Strong results should make Ethio Telecom look attractive

Businessman draws growth graph of business. Business economic growth chart.

Ethio Telecom reported a significant hike in revenue and earnings, as well as customer growth, in the most recent financial year, something that will doubtless help it in its quest to attract a new investor.

The state-owned Ethiopian incumbent, which recently re-started its privatisation process, has been at the centre of speculation regarding interest from major telecoms companies. Orange and e& have once again been named as likely candidates; the most recent report came from Bloomberg, whose sources earlier this month said both telcos are speaking with advisors regarding a potential bid.

Those names have come up before, so the report was hardly a surprise. As has that of Veon, representatives of which met with the Ministry of Finance about investment opportunities in Ethiopia earlier this year.

The Ethiopian government invited expressions of interest in a 40% stake in Ethio Telecom in November last year, setting a late December deadline. We haven’t had much concrete information on how that process is progressing since then, but the state upped the available stake to 45% earlier this year, which perhaps suggests that it did not get the responses it was looking for.

This latest results announcement from Ethio Telecom can only serve to heighten any interest from would-be investors.

The telco saw 23.5% year-on-year growth in revenue for the 12 months to the end of June to 75.8 billion birr (US$1.4 billion), which it says represents 101% of its target, achieved by expanding revenue sources into digital services and finance, as well as the traditional telco business.

While Ethio Telecom is singing from the same hymn sheet as its international peers regarding new revenue sources and digital services, it’s pretty clear that the bulk of its revenue still comes from telecoms: close to 44% of its turnover is from mobile voice and more than a quarter from data and Internet services. Its value-added services business contribute 6.9% to the top line, while ‘other services’ bring in 7.2%.

Customer numbers are on the up, Ethio Telecom’s overall base reaching 72 million at the end of June, up 8% on the previous year. The vast majority – 69.5 million – are mobile voice customers, although amongst those the firm has close to 40 million data and Internet users too. Its fixed base is still below 1 million.

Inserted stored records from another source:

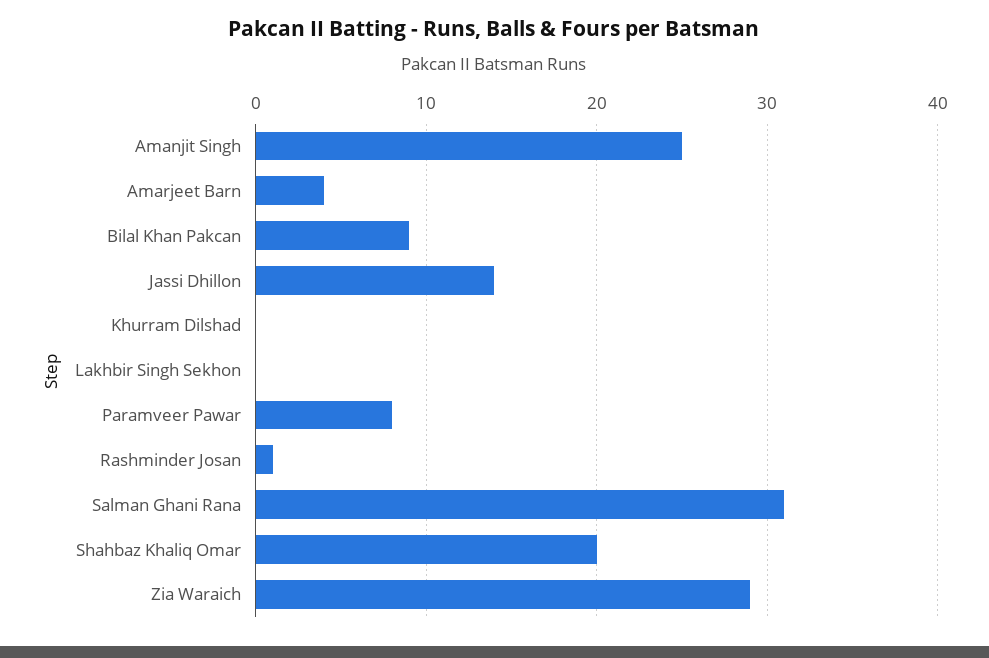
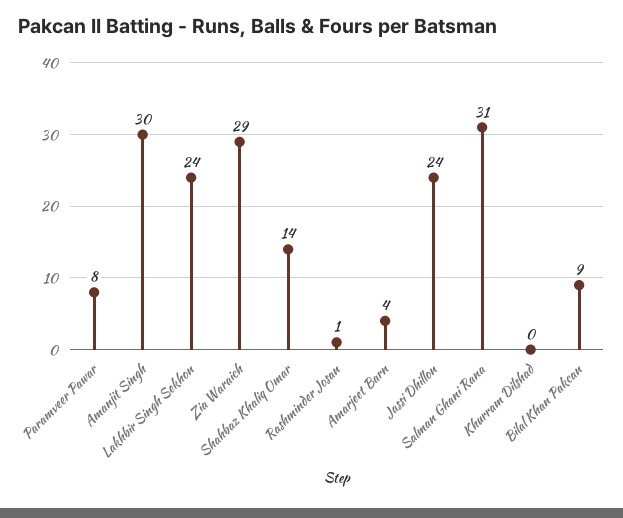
Amanjit Singh: 25 -> 30
Jassi Dhillon: 14 -> 24
Lakhbir Singh Sekhon: 0 -> 24
Shahbaz Khaliq Omar: 20 -> 14

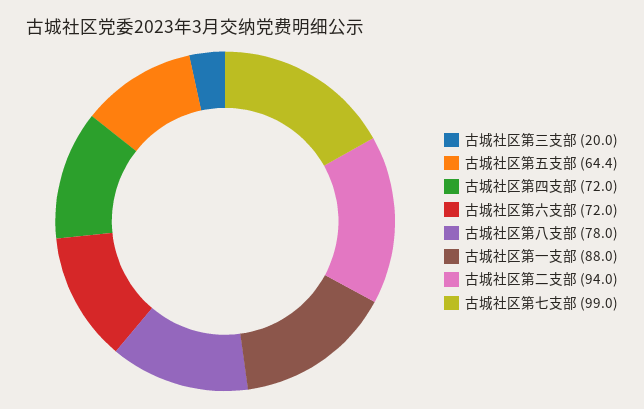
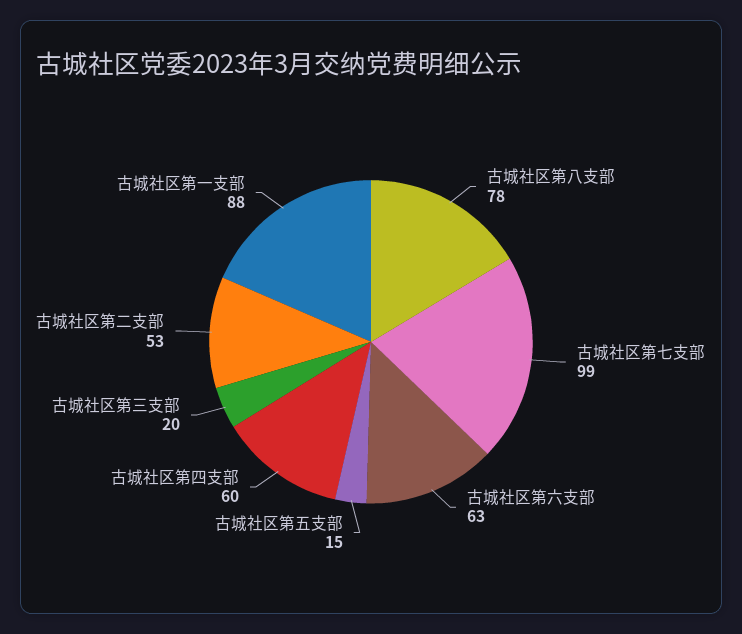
古城社区第五支部: 64.4 -> 15
古城社区第四支部: 72 -> 60
古城社区第六支部: 72 -> 63
古城社区第二支部: 94 -> 53

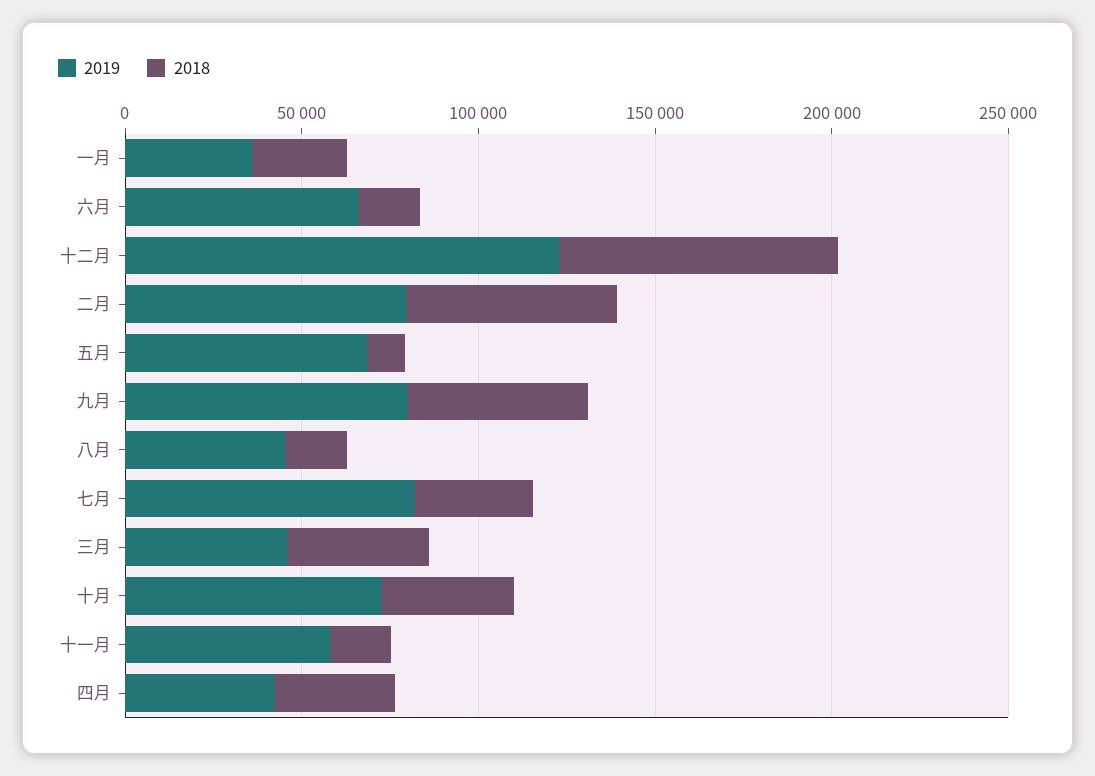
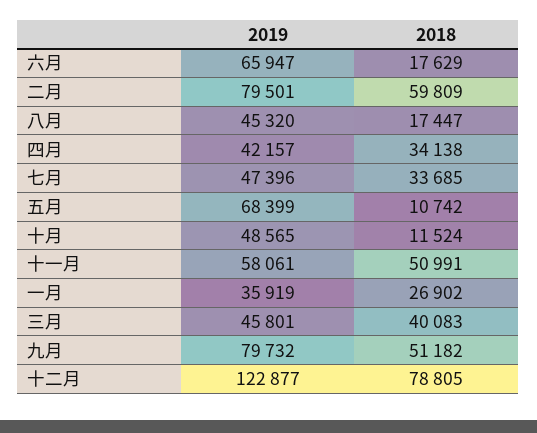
2019, 七月: 80000 -> 47396
2019, 十月: 70000 -> 48565
2018, 十月: 40000 -> 11524
2018, 十一月: 20000 -> 50991

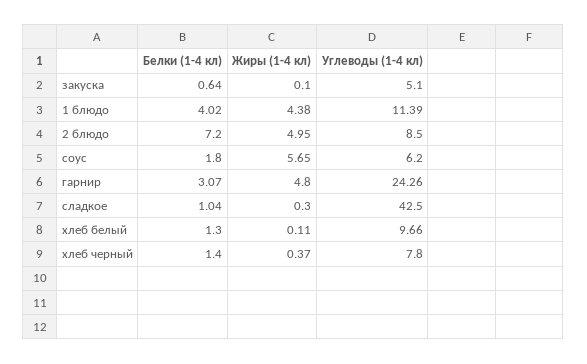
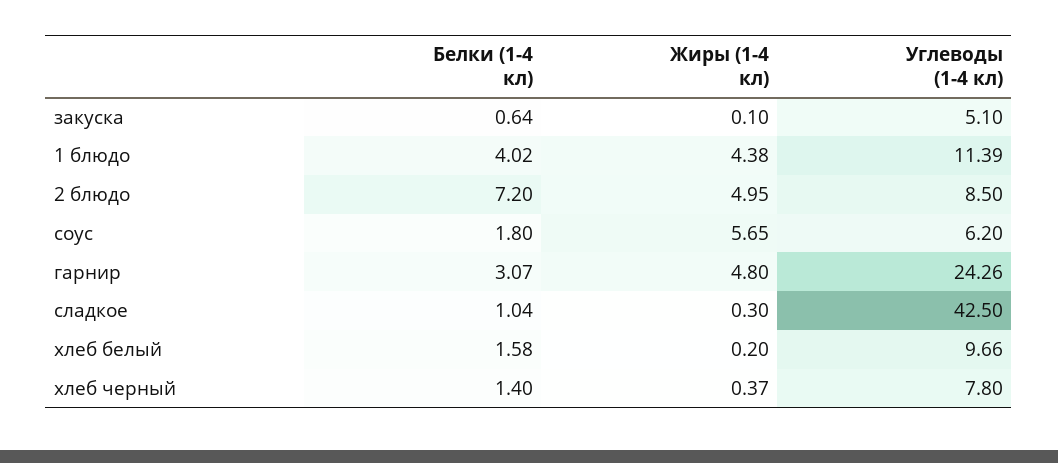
Белки (1-4 кл), хлеб белый: 1.3 -> 1.58
Жиры (1-4 кл), хлеб белый: 0.11 -> 0.2

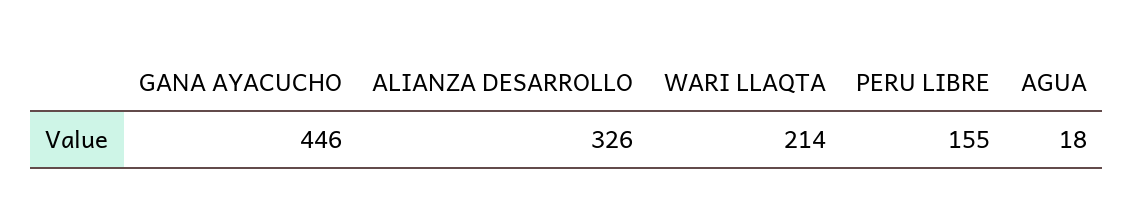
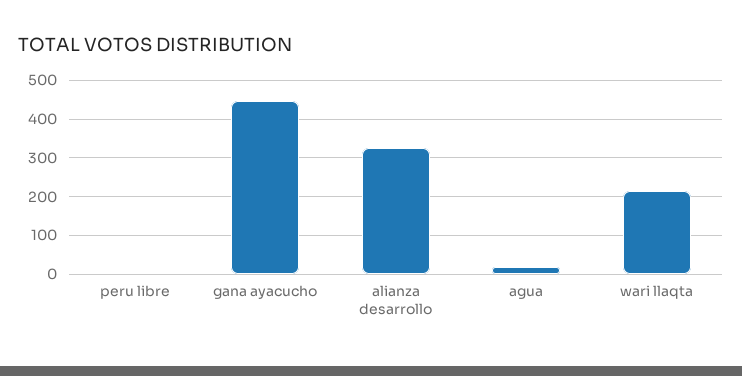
PERU LIBRE: 155 -> 0

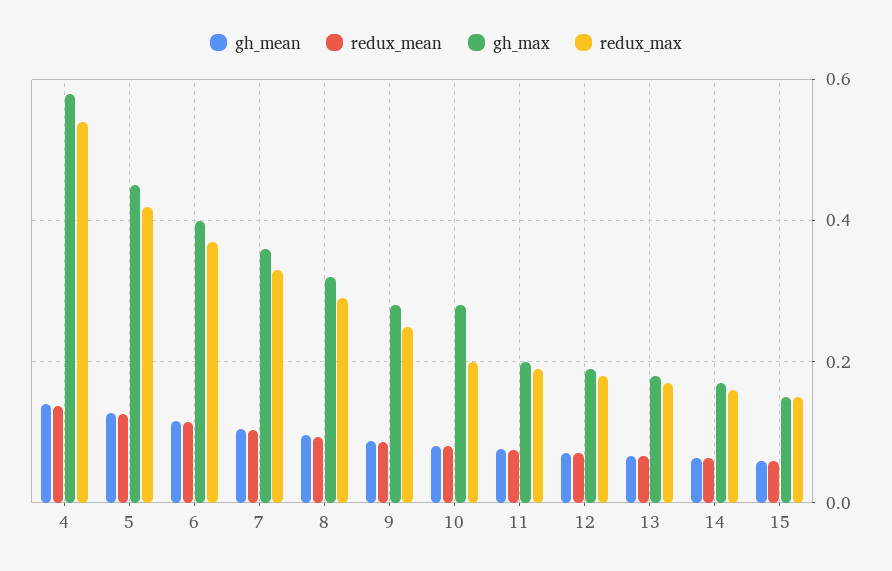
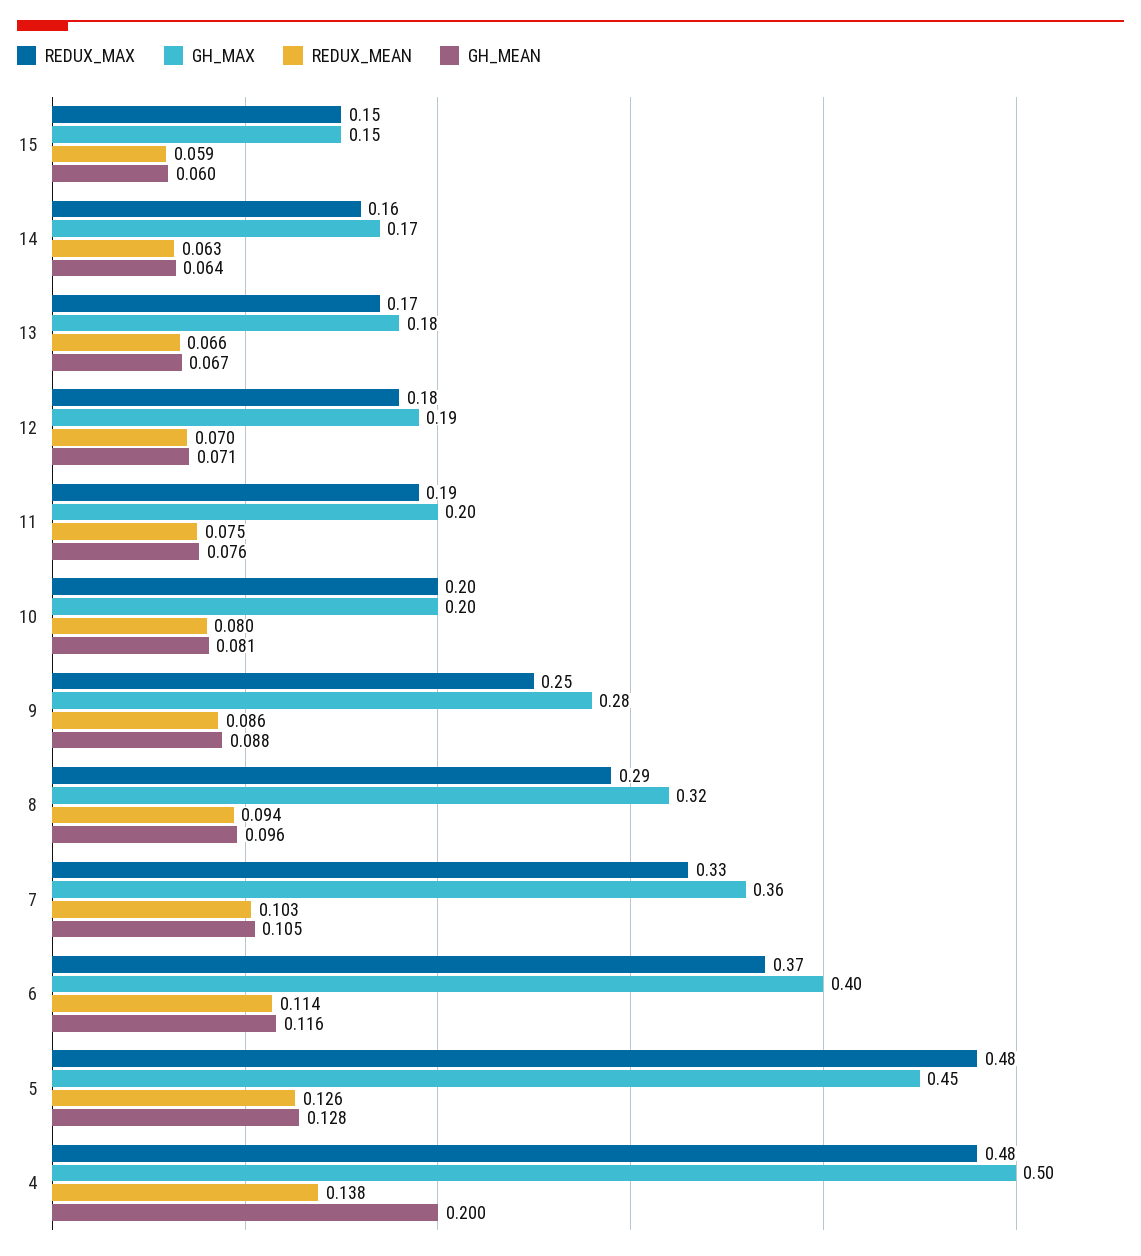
gh_mean, 4: 0.14 -> 0.2
gh_max, 4: 0.58 -> 0.5
redux_max, 4: 0.54 -> 0.48
redux_max, 5: 0.42 -> 0.48
gh_max, 10: 0.28 -> 0.2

Its Telebirr mobile money service, launched just over two years ago as the only one of its kind in Ethiopia, has attracted 34.3 million subscribers with a total transaction value of 679.2 billion birr ($12.4 billion). Ethio Telecom no longer has the monopoly on mobile financial services, but they remain a key element of its proposition.

Customer and revenue growth have naturally had an impact on Ethio Telecom’s bottom line: EBITDA was up by 24% year-on-year and the firm’s net profit margin rose to 25%. But cost-cutting has played its part too.

“In addition to efforts made to diversify revenue streams, our company has devised and implemented cost optimization strategies to reduce costs and utilize resources properly to drive efficiency and profitability,” the telco’s results announcement reads. “By formulating and implementing the strategy, outstanding results have been recorded since the last fiscal year. In this fiscal year, our company saved more than 6.47 billion birr achieving 106% of its target.”

Ethiopia is not an easy market in which to operate, in no small part due to the macro-economic situation and ongoing conflict in Tigray. Safaricom launched services last autumn, having picked up the country’s first private licence some 18 months earlier and while it is growing fairly quickly, its 3 million-strong mobile customer base as of March is still fairly small compared with that of the incumbent.

However, there is still opportunity in Ethiopia, and one way to tap into that would be to acquire a slice of Ethio Telecom. It seems likely that at least one foreign operator will be tempted to give it a whirl.